There has been some schadenfreude in observing how the pandemic has brought down the mighty from their seats. Various clerical soothsayers have been left looking rather dumb. Any nation that has declared itself beyond the pandemic has been struck down soon afterwards, especially those that claimed victory through their own brilliance. Modi is the latest victim of this. Trump would have won the election but for the pandemic, and of course it felt so fitting when he was struck down himself.

 

But Sometimes I think I know better as well, and it is good to be taught some tough lessons. It pains me to acknowledge some pandemic heroes among people I typically despise. Trump himself had two big calls to make as president. With the first, sounding the alarm in January 2020, he failed. The second call was to mobilise maximum resources behind vaccination, and he did that brilliantly, to the benefit of all Americans and ultimately of all humanity. All the rest, the behaviour we scoffed at daily, in practice made little difference. Blue states and red states were affected more or less to the same extent despite their wildly different approaches.

 

Boris Johnson, another personal victim, also made great calls about the vaccines, and I also applaud his signalled, phased reopening. That contrasts with Wallensky and Fauci over here. According to those experts, one day two weeks ago I could safely do almost nothing, and the next day I could do almost anything. Both statements could not be right. It is no surprise that we end up believing neither.

 

Finally, Netanyahu, a man not beyond starting a war to save his skin for a few months, made great calls with the vaccine and his passport programme, which served to nudge sceptics to take the shot.
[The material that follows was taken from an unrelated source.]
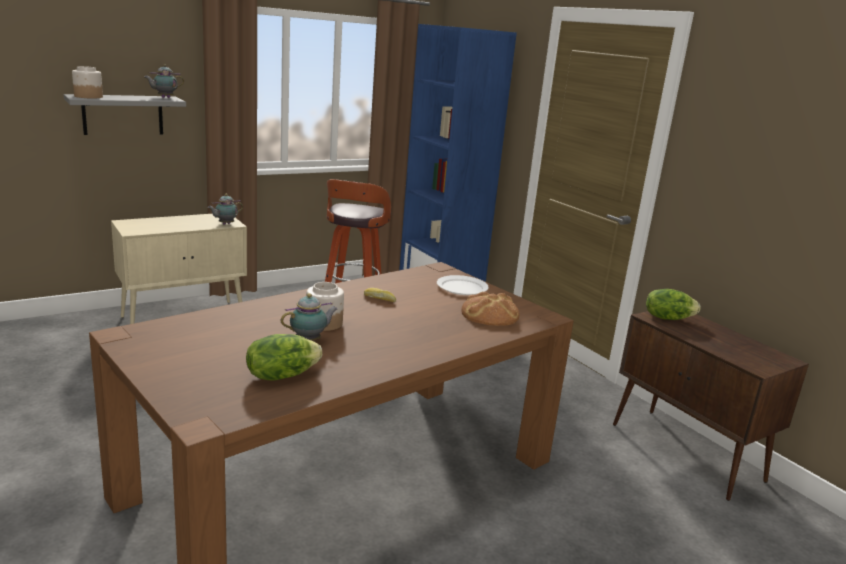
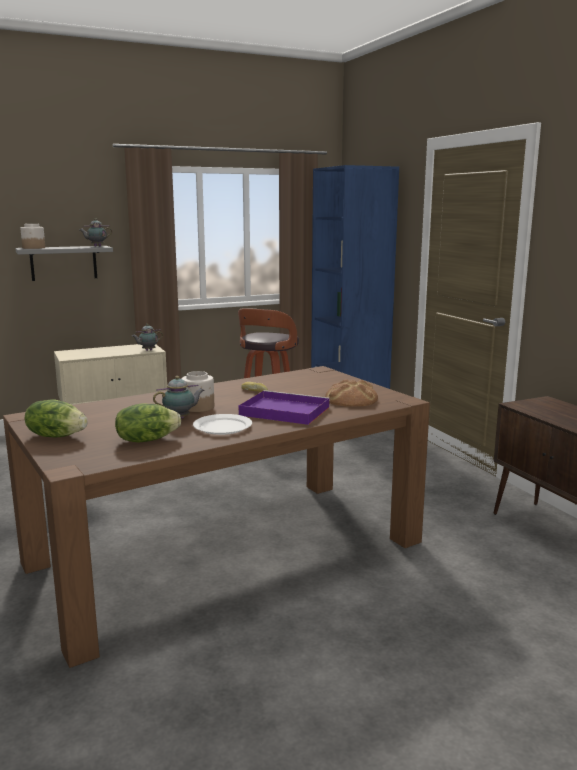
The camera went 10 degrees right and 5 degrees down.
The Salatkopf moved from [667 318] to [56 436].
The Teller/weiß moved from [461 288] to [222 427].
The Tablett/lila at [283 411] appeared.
Why others seem so reluctant to follow his lead escapes me.

 

While on the subject of uncomfortable heroes, how about Xi Jinping? That picture of thousands frolicking in a swimming pool in Wuhan last summer is testament to a brilliant programme to control the virus, and must give pause to those of us convinced that our way is always superior. The truth is always more nuanced.

 

There have been many other heroes it has been more comfortable to get behind. Dr. Leana Wen has been clear and brave throughout, including recently when she berated the CDC for their slow relaxation of advice. Tsai Ing Wen and her Taiwanese leadership team were the only ones who really reacted quickly enough at the start. Adar Poonawalla of India’s Serum Institute worked on vaccines before he had funding, to the benefit of all of us.

 

The Economist, bless its heart, has been outstanding throughout, including last week when it published a credible model for the true scale of the pandemic. That recalled an interview at the start of the pandemic with Bill Gates. Gates calmly predicted that the pandemic would probably kill 10 million or more, over 3-5 years, concentrated in the poor world. He was spot on, but few listened, and those who listened and could have acted did nothing helpful. Do we learn? Gates recently published a book with a practical plan to alleviate climate change. The Guardian, amongst others, was rather scathing, its main complaint being that Gates is rich.

 

Gates’ foundation shows the sort of miracles humanity is capable if we only pull together. The pandemic has also spurred wonderful innovation, not least via the vaccines. It is wonderful, but also sad, that it took a pandemic in the rich world to accelerate development of a malaria vaccine. We have all changed behaviour, and have tamed the flu as a result. 

 

The pandemic also accelerated advances in telemedicine and IT enabled education. It has also been partly responsible for a significant positive shift in prevailing economic policy, finally casting aside the damaging Thatcher/Reagan era.

 

So my God has achieved many miracles at the level of humanity over the time of the pandemic. But the personal miracles are wonderful as well. Who has not woken up one or more days of the last fifteen months with a tell tale deep cough, and wondered if the end might be nigh? I certainly did, and, horrible though that experience is, it does help me to remember to love and be kind (at least occasionally), to be thankful, and to savour all the miracles offered in my life, taking nothing for granted ever again (until I do). Last Saturday I sang once again in public performance while not wearing a mask. What a joy that was.